Xixia Xu, Qi Zou, Jiamao Li

Published: 26 Dec 2024, Last Modified: 13 Feb 2025IEEE TRANSACTIONS ON SYSTEMS, MAN, AND CYBERNETICS: SYSTEMSEveryoneRevisionsCC0 1.0

Abstract: Current methods of multiperson pose estimation (MPPE) typically treat the human detection and association of joints separately. They introduce complex hand-crafted poseprocesses like RoI cropping, NMS and grouping or rely on dense representations to preserve the spatial features. In this article, we dive a deeper thought into this task and propose a simpler and effective framework, termed SparsePose, which can directly predict multiperson joint coordinates from the full image without any post-processes and dense representations.

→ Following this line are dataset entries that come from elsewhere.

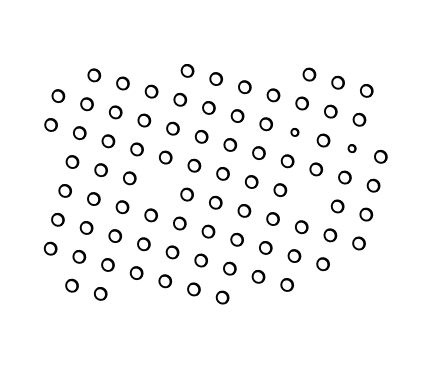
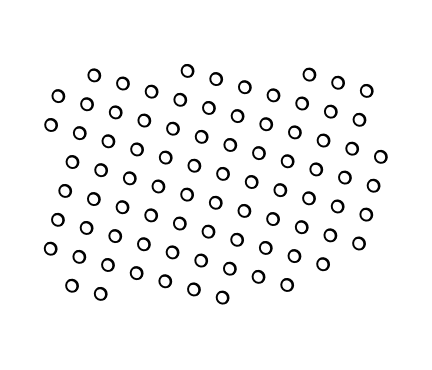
part at (294, 132) size: 10x9 px -> 14x15 px
part at (351, 148) size: 10x9 px -> 14x15 px
part at (158, 186): none -> present
part at (308, 198): none -> present
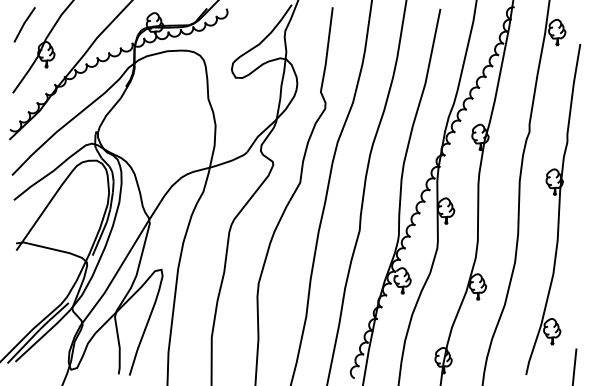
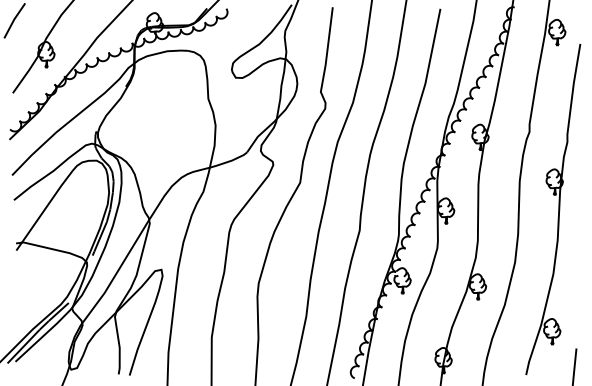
line at (24, 24) position: (24, 24) -> (14, 20)
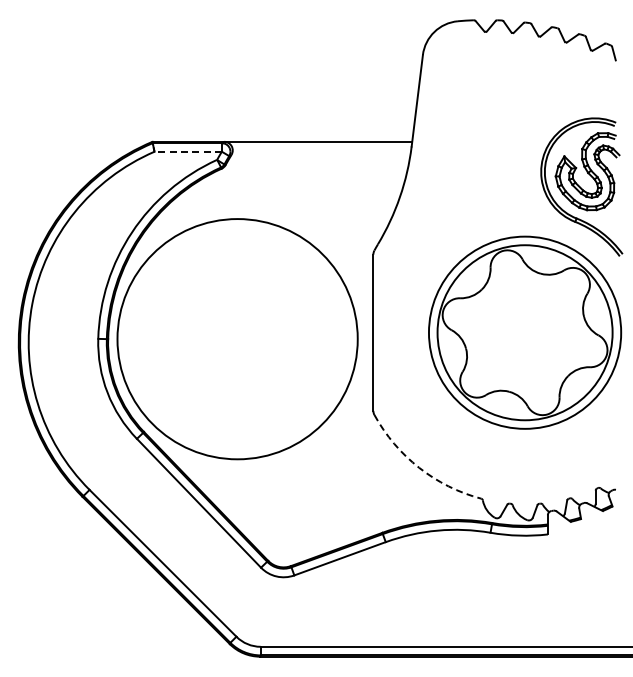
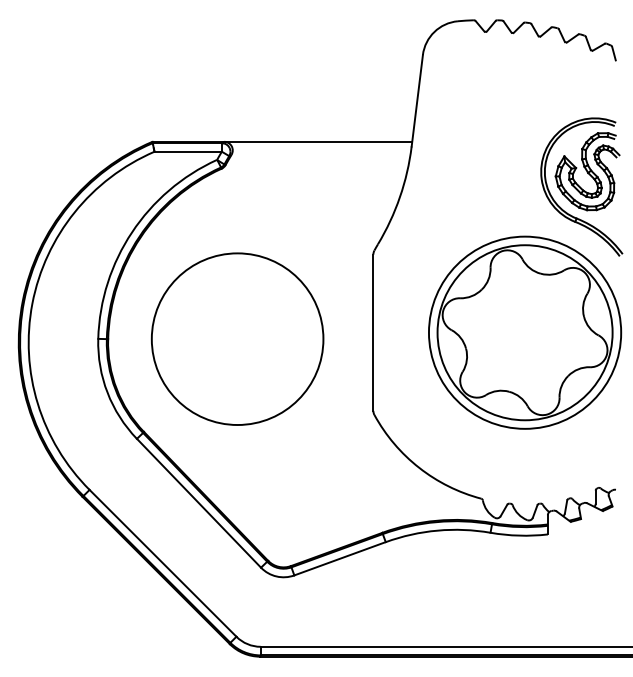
line at (188, 151): dashed -> solid
circle at (237, 339) diameter: 240 px -> 172 px
arc at (419, 467): dashed -> solid
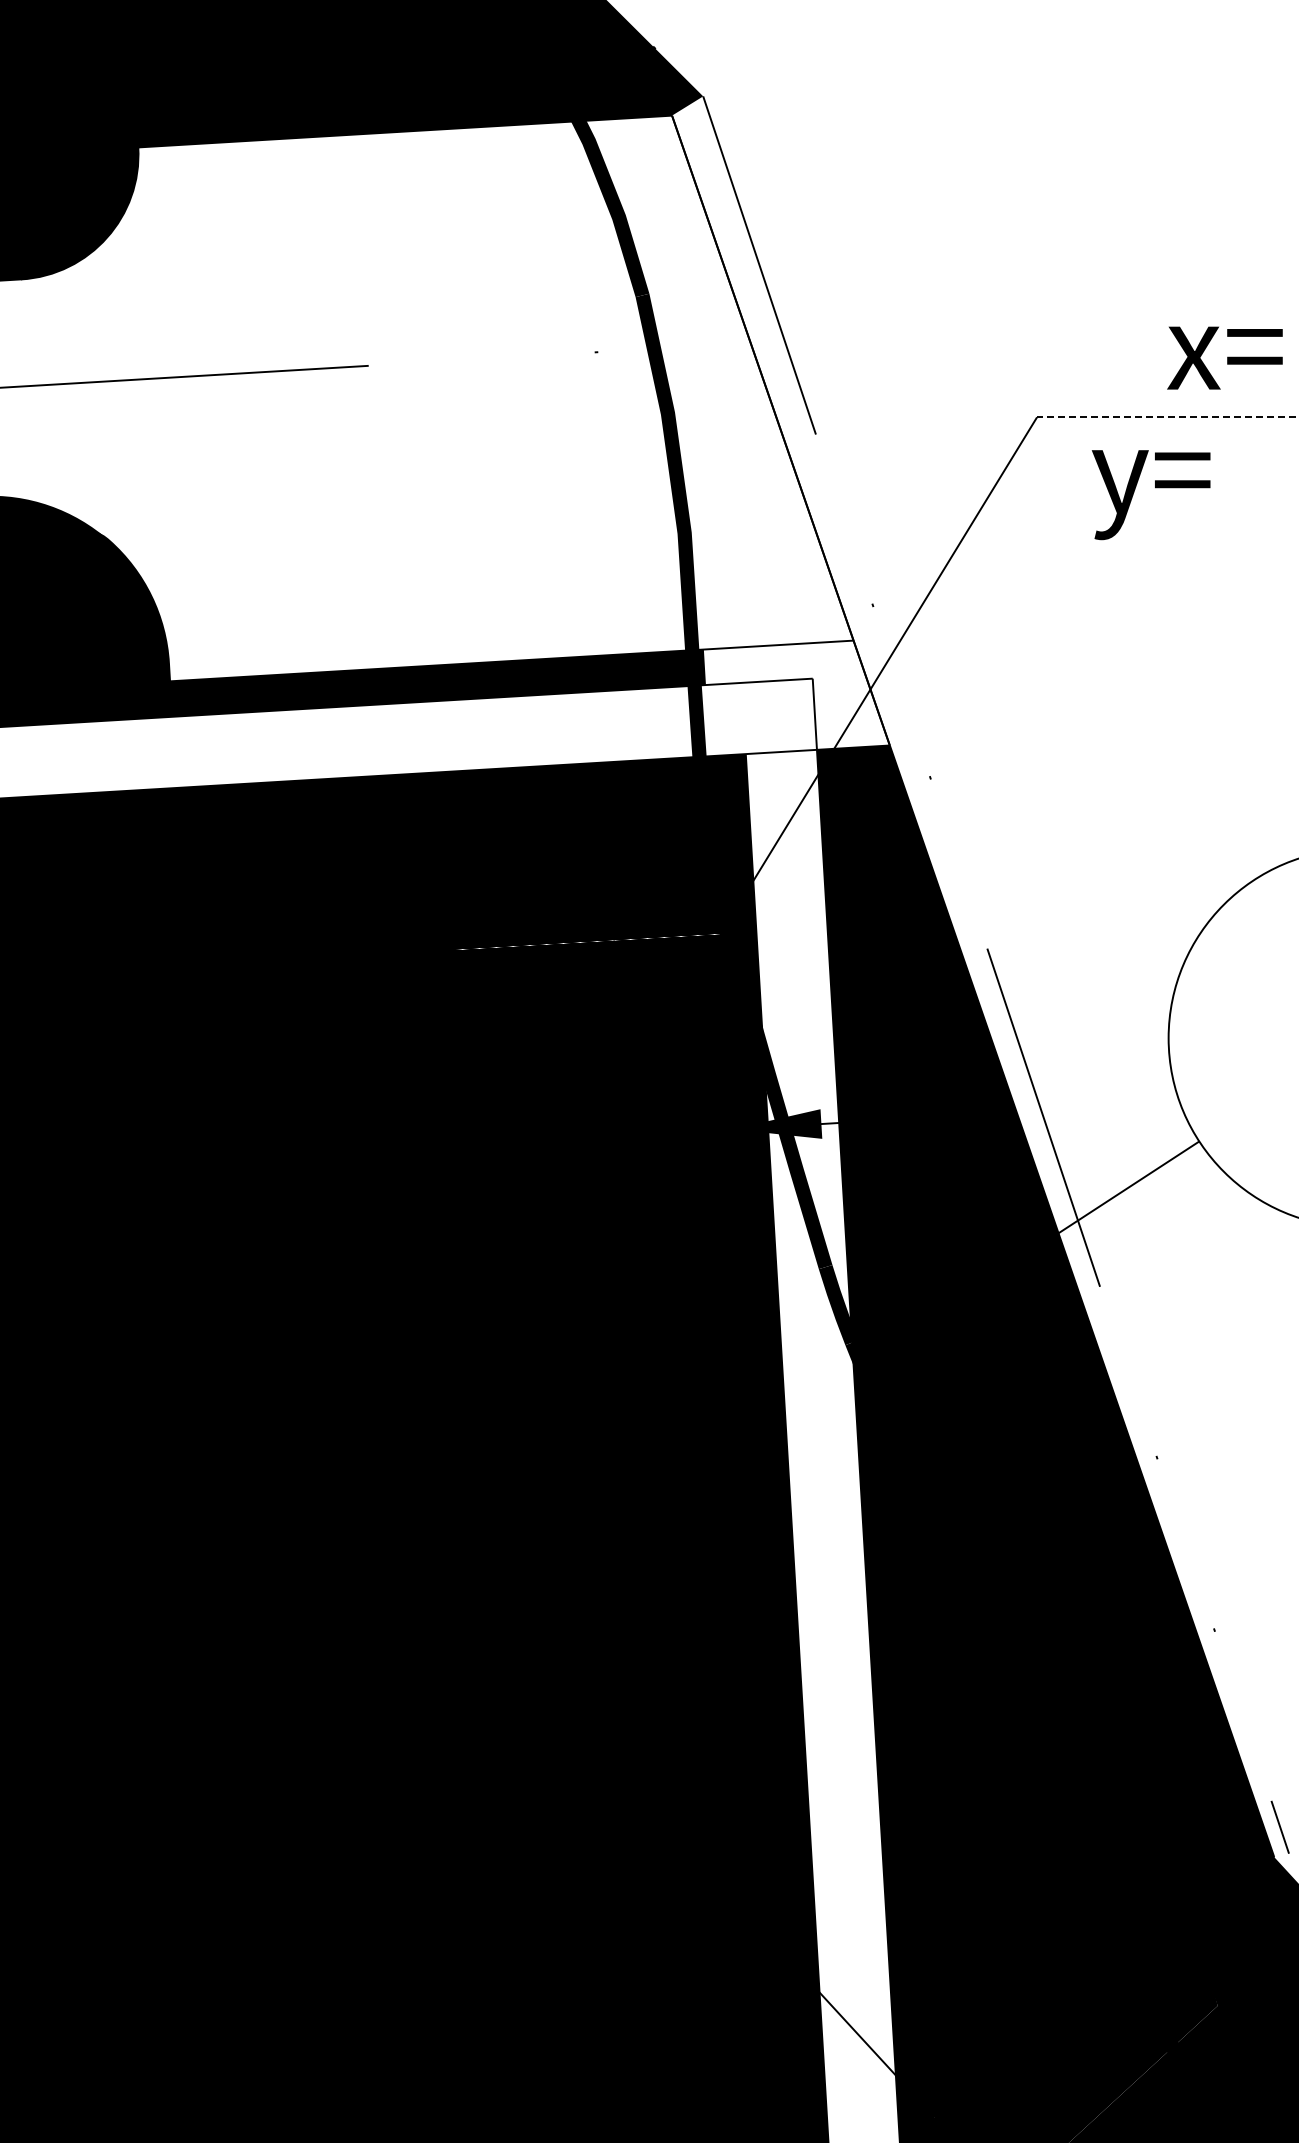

In SparsePose, the full-body instances are decoupled by exploring spatialaware feature learning (SFL) without box and classification supervision. For improving the quality of instance map, the instance contrastive constraint (ICC) and center correction (CC) strategy are proposed to make the instance-wise spatial feature more discriminative. Importantly, we propose a visibility-guided weighting mechanism to enable model be confident to the visible joint predictions and insensitive to the occlusions or partial bodies. In general, SparsePose is conceptually simpler and plays favorably against the existing counterparts on three benchmarks in terms of both accuracy and efficiency.